Ekonomi alanında geçen haftanın gündemi; yüzde 14,9 ile elektrik zammı, Thomas Cook firması ile Türkiye turizminin 150-200 milyon dolarlık zararı ve baz etkisi ile tek haneye (% 9,26) düşen enflasyon oldu. Ancak Yeni Ekonomik Programı’nın (YEP) sunulduğu gün 2,5 milyon vergi mükellefine ve 800 bin civarında SGK prim borçlusuna e-haciz bildirimi yapıldı. Bu e-hacizler gelecek dönem için bir tür yol haritasını da işaret ediyor. Bedelli askerlik paraları, “imar barışı” gelirleri ve TCMB yedek akçeleri bittiğine göre vatandaşın ve işletmelerin daha çok vergi ve prim vermeleri dışında bir seçenek yok.
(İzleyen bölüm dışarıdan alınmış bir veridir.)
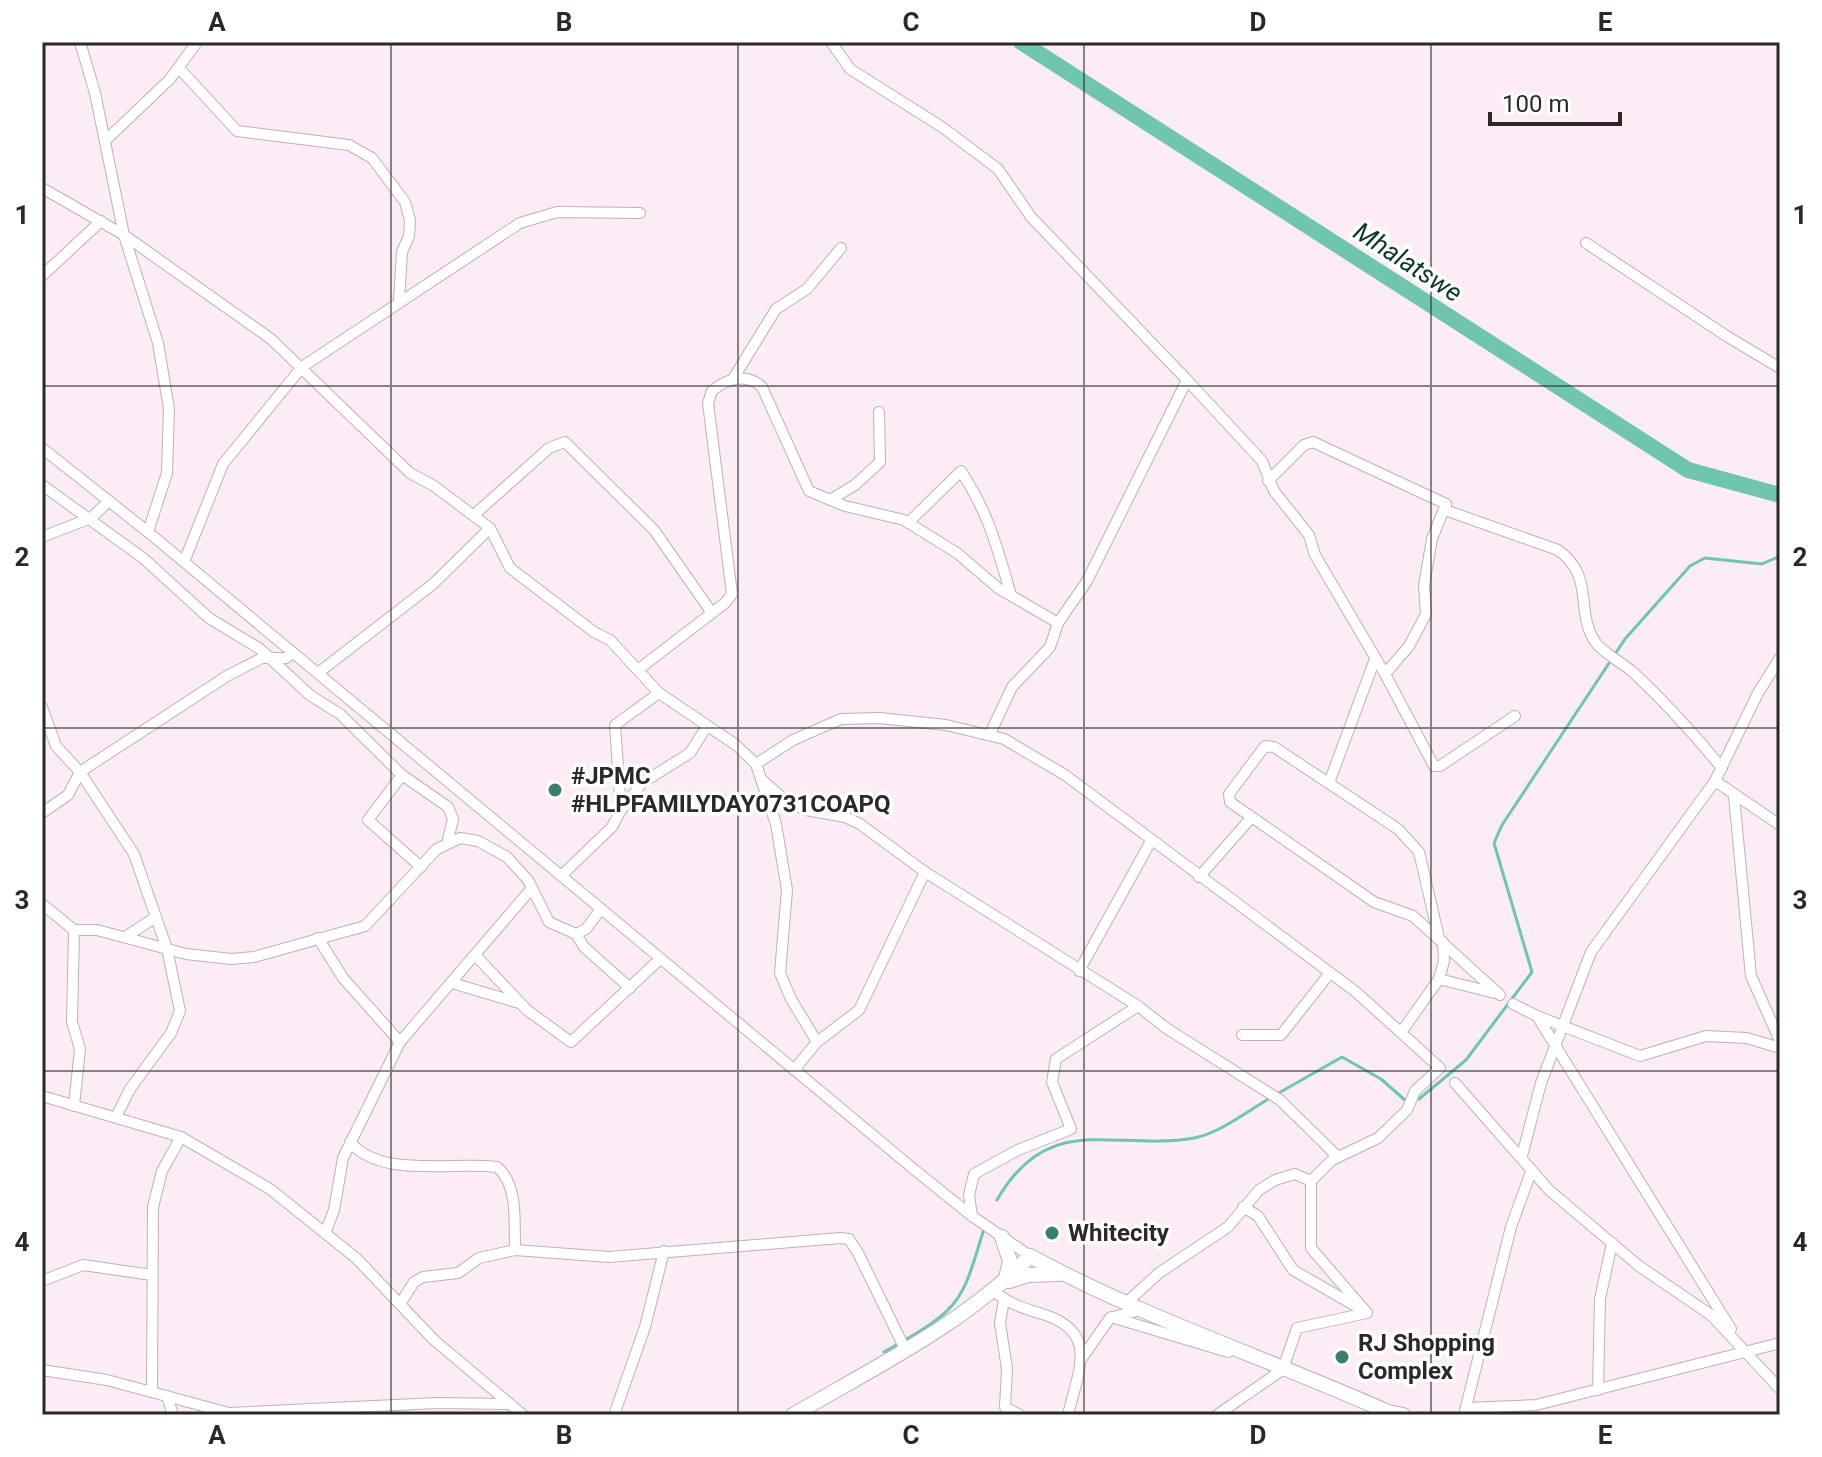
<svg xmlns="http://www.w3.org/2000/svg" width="1822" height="1457" font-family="Roboto,sans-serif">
<rect width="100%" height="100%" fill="#fcecf5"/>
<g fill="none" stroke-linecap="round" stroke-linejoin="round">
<g stroke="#70c5ae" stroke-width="3">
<path d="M1277,1094L1342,1057L1381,1079L1406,1101"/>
<path d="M1419,1099L1466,1060L1532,972L1494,843L1502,825L1625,639L1690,566L1705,558L1762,564L1780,556"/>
<path d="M997,1200C1049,1109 1114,1152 1194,1138C1220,1133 1248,1111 1270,1098"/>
<path d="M905,1340C965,1306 964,1292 984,1229"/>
<path d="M884,1352L898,1344"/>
</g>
<path stroke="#70c5ae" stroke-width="16" d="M1021,42L1688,470L1780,495"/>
<g stroke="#bfb0b8" stroke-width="12">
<g id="street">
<path d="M80,42L95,93L124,235L158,343L169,409L167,473L148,532"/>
<path d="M831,42L850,69L942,127L998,169L1031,217L1187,380L1087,581L1058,623L1050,647L1012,687L990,734"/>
<path d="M179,68L237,131L349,145L372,158L405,202L410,220L409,236L402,252L399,301"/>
<path d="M106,140L170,79L197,42"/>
<path d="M42,188L124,235L271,339L410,473L434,486L490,528L510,568L594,632L610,640L659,693L736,745L756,764L776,824L787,890L780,973L791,999L817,1042"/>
<path d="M1586,243L1728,337L1780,368"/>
<path d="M42,276L101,221"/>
<path d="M733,379L776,309L807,289L841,248"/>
<path d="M1187,380L1262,461L1274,491L1309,535L1315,555L1385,674L1434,766H1440L1515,716"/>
<path d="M42,448L148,532L916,1171L972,1216L1030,1256"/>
<path d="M1268,481L1304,445L1313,442L1446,504L1432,539L1424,585L1426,614L1409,646L1385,674"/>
<path d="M42,485L143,558L209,618L260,649L311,696L340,714L402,775L448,807L453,819L448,840"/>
<path d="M830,500L855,485L880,462L879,412"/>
<path d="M1445,510L1558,550C1596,577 1574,612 1596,643C1602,652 1624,664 1634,673C1666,703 1694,734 1722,768"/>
<path d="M474,515L549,448L565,442L654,530L712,613"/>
<path d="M908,523L961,471C989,514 997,547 1011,595"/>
<path d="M42,537L91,518L109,501"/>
<path d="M184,562L223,464L302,367L520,223L557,212L640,213"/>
<path d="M639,669L725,603L732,594L708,403L712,391C727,378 747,373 762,387L809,491L845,506L904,520L957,553L998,588L1058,623"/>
<path d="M318,673L433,584L490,528"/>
<path d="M42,707L56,746L80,772L134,854L167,949L180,1011L171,1033L130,1089L116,1117"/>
<path d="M756,764L793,740L841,719L879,718L946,725L1004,739L1065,775L1356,992L1440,1068L1415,1091L1407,1110L1378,1138L1332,1160L1311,1181V1248L1367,1313L1297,1328L1284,1366"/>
<path d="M402,775L368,820L421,867"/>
<path d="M761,779L786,801L806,810L845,817L860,824L925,872L1138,1006L1166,1028L1280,1100L1338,1157"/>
<path d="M1715,781L1780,825"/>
<path d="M1329,783L1375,659"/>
<path d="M1734,796L1751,976L1780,1041"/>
<path d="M622,809L642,783L690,753L707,726"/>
<path d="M42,813L68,795L80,772L227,676L262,658H286L293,653"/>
<path d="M561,876L612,827L621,810L615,725L659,693"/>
<path d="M1199,877L1251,818"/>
<path d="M42,904L74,930L72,1022L80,1049L74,1106"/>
<path d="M74,930H97L186,954L231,959L254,957L365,926L437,849L460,838L478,841L507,857L528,880L549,922L576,934L586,929L601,909"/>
<path d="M576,934L584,947L630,988"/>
<path d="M125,937L156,917"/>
<path d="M318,938L343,978L400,1042"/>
<path d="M1439,938L1419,852L1398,829L1274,747L1265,746L1229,794L1230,802L1374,902L1413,916L1500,995"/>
<path d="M476,956L527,1010L571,1042L660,959"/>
<path d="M1079,971L1151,841"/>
<path d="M1439,979L1444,961L1443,942"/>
<path d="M452,983L519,1003"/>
<path d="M1513,1004L1537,1016L1731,1329"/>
<path d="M1537,1016L1640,1056L1706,1036L1747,1038L1780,1048"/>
<path d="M1402,1031L1439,979L1495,993"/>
<path d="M1242,1035H1281L1330,973"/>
<path d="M794,1070L817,1042L859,1010L925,872"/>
<path d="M1455,1083L1549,1190L1639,1266L1711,1315L1780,1389"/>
<path d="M42,1096L181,1137L270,1189L356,1258L434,1340L523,1415"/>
<path d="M350,1142C381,1179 454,1161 497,1167C519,1185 514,1225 515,1250"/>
<path d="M1522,1156L1541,1083L1591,952L1715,781L1758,693L1780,658"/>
<path d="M1243,1207L1258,1216L1293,1270L1359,1308"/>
<path d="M972,1216L969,1195L974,1174L1018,1150L1071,1129L1052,1082L1056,1059L1138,1006"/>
<path d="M326,1231L334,1210L343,1158L400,1042L532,888"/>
<path d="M42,1281L83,1265L152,1275"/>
<path d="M994,1291C1007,1303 1023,1308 1039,1313C1100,1330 1079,1368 1068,1415"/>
<path d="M1004,1300L1000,1323L1007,1369L1005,1407L1020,1415"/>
<path d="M400,1304L414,1282L423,1277L458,1273L479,1258L515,1250L609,1257L840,1238L849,1239L858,1253L905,1349"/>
<path d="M1125,1304L1159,1273L1228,1227L1259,1190L1275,1180L1295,1174L1311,1181"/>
<path d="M1111,1317L1228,1352"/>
<path d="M1082,1358L1110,1318L1140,1310"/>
<path d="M42,1370L107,1380L229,1413L437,1403L507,1404"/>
<path d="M1598,1390L1600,1299L1612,1243"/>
<path d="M152,1391L153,1207L162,1171L181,1137"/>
<path d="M167,1396L173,1415"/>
<path d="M1467,1408L1536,1405L1780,1343"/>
<path d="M614,1415L645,1327L664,1251"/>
<path d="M1217,1415L1285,1368"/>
<path d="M1464,1415L1511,1227L1531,1172"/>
</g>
</g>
<g stroke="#bfb0b8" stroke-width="16">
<g id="secondary">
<path d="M1002,1237L1010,1261L1006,1278"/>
<path d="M1009,1281L1028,1275L1059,1274"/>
<path d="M793,1415C875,1367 964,1324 1030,1256C1144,1318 1269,1359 1388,1412L1403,1415"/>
</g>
</g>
<use href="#street" stroke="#fff" stroke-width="10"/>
<use href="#secondary" stroke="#fff" stroke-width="14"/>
</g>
<path fill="none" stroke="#2d272b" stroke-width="2" stroke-opacity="0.55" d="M391,42V1415M738,42V1415M1084,42V1415M1431,42V1415M42,386H1780M42,728H1780M42,1071H1780"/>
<g fill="#3c7d6d" stroke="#fff" stroke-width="3">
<circle cx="555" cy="790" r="8"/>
<circle cx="1052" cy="1233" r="8"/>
<circle cx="1342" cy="1357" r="8"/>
</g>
<g text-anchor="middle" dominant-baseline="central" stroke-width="7" stroke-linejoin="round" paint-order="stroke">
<g font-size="24" font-weight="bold" fill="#2d272b" stroke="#fff" text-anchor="start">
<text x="571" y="776">#JPMC<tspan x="571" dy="28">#HLPFAMILYDAY0731COAPQ</tspan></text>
<text x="1068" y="1233">Whitecity</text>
<text x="1358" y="1343">RJ Shopping<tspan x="1358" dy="28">Complex</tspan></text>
</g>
<g font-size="26" font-style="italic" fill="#0d362c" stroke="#fff">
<text transform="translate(1408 262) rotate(33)">Mhalatswe</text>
</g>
</g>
<rect width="1822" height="1457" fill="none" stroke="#ffffff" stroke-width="88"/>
<path d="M1490 112v12h130v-12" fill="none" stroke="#2d272b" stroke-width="4"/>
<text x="1502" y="112" font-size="24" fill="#2d272b" stroke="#ffffff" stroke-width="6" paint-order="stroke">100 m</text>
<rect x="44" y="44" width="1734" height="1369" fill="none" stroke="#2d272b" stroke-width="3"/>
<g font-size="26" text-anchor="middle" font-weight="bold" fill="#2d272b">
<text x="217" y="31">A</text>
<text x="564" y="31">B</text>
<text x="911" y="31">C</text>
<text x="1258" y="31">D</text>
<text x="1605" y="31">E</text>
<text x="22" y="224">1</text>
<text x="1800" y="224">1</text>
<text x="22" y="566">2</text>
<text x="1800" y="566">2</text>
<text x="22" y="909">3</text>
<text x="1800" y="909">3</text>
<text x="22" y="1251">4</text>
<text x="1800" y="1251">4</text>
<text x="217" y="1444">A</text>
<text x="564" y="1444">B</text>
<text x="911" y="1444">C</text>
<text x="1258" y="1444">D</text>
<text x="1605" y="1444">E</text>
</g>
</svg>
Çünkü borçlanmanın ve de dövizle borçlanmanın hem riskleri yüksek hem de artık eskisi kadar kolay değil.
YEP’in özeti; “ilave borç alamıyoruz hatta borcu çeviremiyoruz. Bunun için var olan kamu alacaklarını ve vergileri artıracağız. Periyodik bir şekilde dolaylı vergileri yüksek ürünlere yani KDV ve ÖTV oranı yüksek vergilere zam yapacağız diyor iktidar. Çelişkili gibi görünen bu durum hem zaten kısıtlı olan tüketici talebini kontrol altında tutarak enflasyonda talep yönlü bir yükselişi azaltacak hem de iktidarın borç çevrim sorununu azaltacaktır. YEP işsizlik, enflasyon ve yoksulluk sorunun 3 yıl içerisinde azalmayacağının itiraf belgesidir.
YEP’in içindeki beş başlığın (1-Enflasyon, 2-Bütçe açığı, 3-Büyüme ve istihdam, 4- Cari işlemler dengesi ve 5- finansal istikrar) üçünde bu yıl YEP hedefleri tutturulamadı. Tutturulan cari işlemler dengesinde TL değer kaybının etkisi ve azalan ithalatın etkisi ortada olmadığını gösteriyor. Başarı olarak sunulan enflasyon hedefinde durum hala vahim görülmelidir. Şöyle ki dünyada birçok ülkede sıfır ile 2 oranı arasında olan enflasyon oranı 188 ülkenin sadece 15’inde çift hanelidir. Türkiye’nin de içinde olduğu bu ülkelerde enflasyonun gelecek yıl da tek haneli olma olasılığı düşüktür. YEP 2019 hedefi yüzde 12, 2020 hedefi ise yüzde 8,5’tir.
Geçen yılın YEP’inde (Eski YEP) 2019 yılında Türkiye ekonomisin yüzde 2,3 büyümesi hedeflenmişti. Ancak bu yıl büyümenin pozitif olması artık bir mucize kadar olasılık içinde ki yeni YEP tahmini sadece 0,5 puan olarak açıklandı. Temmuz ayına kadar açıklanan sanayi üretim endeksleri, tüketici güven endekslerindeki eğilim büyüme işaretlerini değil daralma işaretlerini veriyor. Büyüme olmadan işsizlik oranlarındaki yükselişin durdurulması mümkün değildir. Eski YEP’te 12,1 olması hedeflen 2019 yılı verisi şimdilik revize edilerek 12,9’a yükseltildi. Programdaki tutarsızlıklardan biri işsizlik başlığındadır. Bu oranlarda ekonomik büyüme olması durumunda işsizlik azalmadığı gibi artacaktır.
Mevcut durumda işsiz sayısı TÜİK verilerine göre 2019 yılı için 4,3 milyon bandının üzerinde olacaktır. Bu veriye ortalama işgücü artışı olan 850 bin kişi her yıl eklendiğinde YEP öngörülen bir milyon kişilik istihdam hedefinin gerçekleşmesi durumunda bile işsizlik düzeyini azaltamayacağı söylenebilir. Bu yıl 0,5 büyüyecek bir ekonominin gelecek 3 yılda yüzde 5 büyüyeceğini varsaymak ne kadar gerçekçi o da tartışmalıdır. Ülkenin kendi iç hukuki, siyasi ve ekonomik krizlerine bölgesel ve küresel riskler de eklenince yüzde 5 büyüme hedefinin üç yıl üst üste gerçekleşmeyeceği görülebilir. İşsizliği azaltmayan, kişi başına düşen geliri 2010 yılı düzeyinde hedefleyen, gelir dağılımında adaletsizliğin derinleşeceğini resmi olarak açıklayan YEP hangi yaraya merhem olacaktır? Bu iktidar zihniyetiyle halkımıza düşen daha çok vergi, zam ve borçlanma daha derin ekonomik, siyasi ve hukuki krizler olacaktır.